By the last point I mean that once you start with view models you quickly get the main “problem” of view models, namely that you can't access Context from it. And you shouldn't. I think this very quickly puts you onto the path of separating UI and business logic, which should lead to all sorts of benefits but the one I like the most is that kinda pushes you into creation of “perfect code”, which is my own term for functions that are so good (simple, doing one thing) that the only thing that can happen to them is their deletion from the codebase because they are not needed. (Not that you need view models to separate concerns.)

[oakkitten]

Also I think of view models as of effectively a cache. How about this:

class NotReallyAViewModel {
    val deckList: StateFlow<...> = ...

    fun launchFetchingDeckList() = lifecycleScope.lauch {
        deckList.update { ... }
    }
}

If you have this, you have an always available deck list (sans the first ever fetch), nearly in sync. And as long as you don't miss a call to the launchFetchingDeckList, which you can perform as much as you want, whatever is collecting the flow will always be up-to-date.

[oakkitten]

That said, at least for the essential files part, I'm not sure it actually matters that much in practice. As far as I'm aware, a coroutine can only be interrupted at a suspend point.

By the way, there's quite a few suspension points in sync logic, and that one's long-running. It currently works most of the time because we handle configuration changes manually, but those do not include all changes, such as theme changes, so you should expect to see various issues when e.g. device goes into battery saver mode while syncing

Pro tip: sync code shouldn't be aware of the deck picker or any UI elements....

[dae]

In case you didn't mean to be, a heads up for next time: "pro tip" is somewhat condescending.

I think you're right that the activity lifecycle is not the best choice for the syncing code, and have no objections to you improving the code once scoped storage is done.

[oakkitten]

I often see “pro tip” used quite un-seriously

A piece of advice from an expert or professional.
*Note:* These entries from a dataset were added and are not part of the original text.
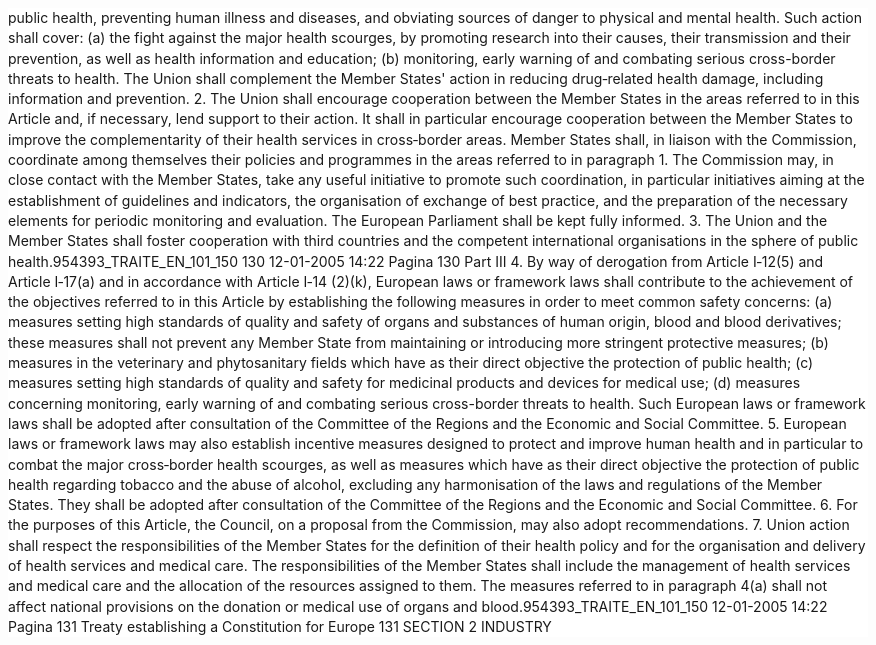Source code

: public health, preventing human illness and diseases, and obviating sources of danger to physical and
mental health. Such action shall cover:
(a) the fight against the major health scourges, by promoting research into their causes, their
transmission and their prevention, as well as health information and education;
(b) monitoring, early warning of and combating serious cross-border threats to health.
The Union shall complement the Member States' action in reducing drug‑related health damage,
including information and prevention.
2. The Union shall encourage cooperation between the Member States in the areas referred to in
this Article and, if necessary, lend support to their action. It shall in particular encourage cooperation
between the Member States to improve the complementarity of their health services in cross‑border
areas.
Member States shall, in liaison with the Commission, coordinate among themselves their policies and
programmes in the areas referred to in paragraph 1. The Commission may, in close contact with the
Member States, take any useful initiative to promote such coordination, in particular initiatives
aiming at the establishment of guidelines and indicators, the organisation of exchange of best
practice, and the preparation of the necessary elements for periodic monitoring and evaluation. The
European Parliament shall be kept fully informed.
3. The Union and the Member States shall foster cooperation with third countries and the
competent international organisations in the sphere of public health.954393_TRAITE_EN_101_150
130
12-01-2005
14:22
Pagina 130
Part III
4. By way of derogation from Article I‑12(5) and Article I‑17(a) and in accordance with Article I‑14
(2)(k), European laws or framework laws shall contribute to the achievement of the objectives
referred to in this Article by establishing the following measures in order to meet common safety
concerns:
(a) measures setting high standards of quality and safety of organs and substances of human origin,
blood and blood derivatives; these measures shall not prevent any Member State from
maintaining or introducing more stringent protective measures;
(b) measures in the veterinary and phytosanitary fields which have as their direct objective the
protection of public health;
(c) measures setting high standards of quality and safety for medicinal products and devices for
medical use;
(d) measures concerning monitoring, early warning of and combating serious cross-border threats to
health.
Such European laws or framework laws shall be adopted after consultation of the Committee of the
Regions and the Economic and Social Committee.
5. European laws or framework laws may also establish incentive measures designed to protect and
improve human health and in particular to combat the major cross‑border health scourges, as well as
measures which have as their direct objective the protection of public health regarding tobacco and
the abuse of alcohol, excluding any harmonisation of the laws and regulations of the Member States.
They shall be adopted after consultation of the Committee of the Regions and the Economic and
Social Committee.
6. For the purposes of this Article, the Council, on a proposal from the Commission, may also
adopt recommendations.
7. Union action shall respect the responsibilities of the Member States for the definition of their
health policy and for the organisation and delivery of health services and medical care. The
responsibilities of the Member States shall include the management of health services and medical
care and the allocation of the resources assigned to them. The measures referred to in paragraph 4(a)
shall not affect national provisions on the donation or medical use of organs and blood.954393_TRAITE_EN_101_150
12-01-2005
14:22
Pagina 131
Treaty establishing a Constitution for Europe
131
SECTION 2
INDUSTRY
The phrase is often used humorously to introduce unnecessary or obvious advice.

— https://idioms.thefreedictionary.com/pro+tip

[mikehardy]

It is condescending because it can be misinterpreted as advice directed from a professional to a non-professional, or that something is or should be obvious when it apparently isn't (possibly also therefore being kind of arrogant)

"I often see all" sorts of things "used quite un-seriously" that are nonetheless condescending, arrogant, irritating, you name it.

The resistance to feedback is quite strong, I will continue to drop comments in when I see it pointedly requesting either in the specific (the normal case) or in the general case (this time) to onboard feedback constructively vs contrarily.

[oakkitten]

I am sorry. In no way I meant this to sound condescending. You know I am not a professional by any standards, and also English is not my mother tongue. By “pro tip” I only wanted to say “stating what we all are well aware of” or something along the lines of that.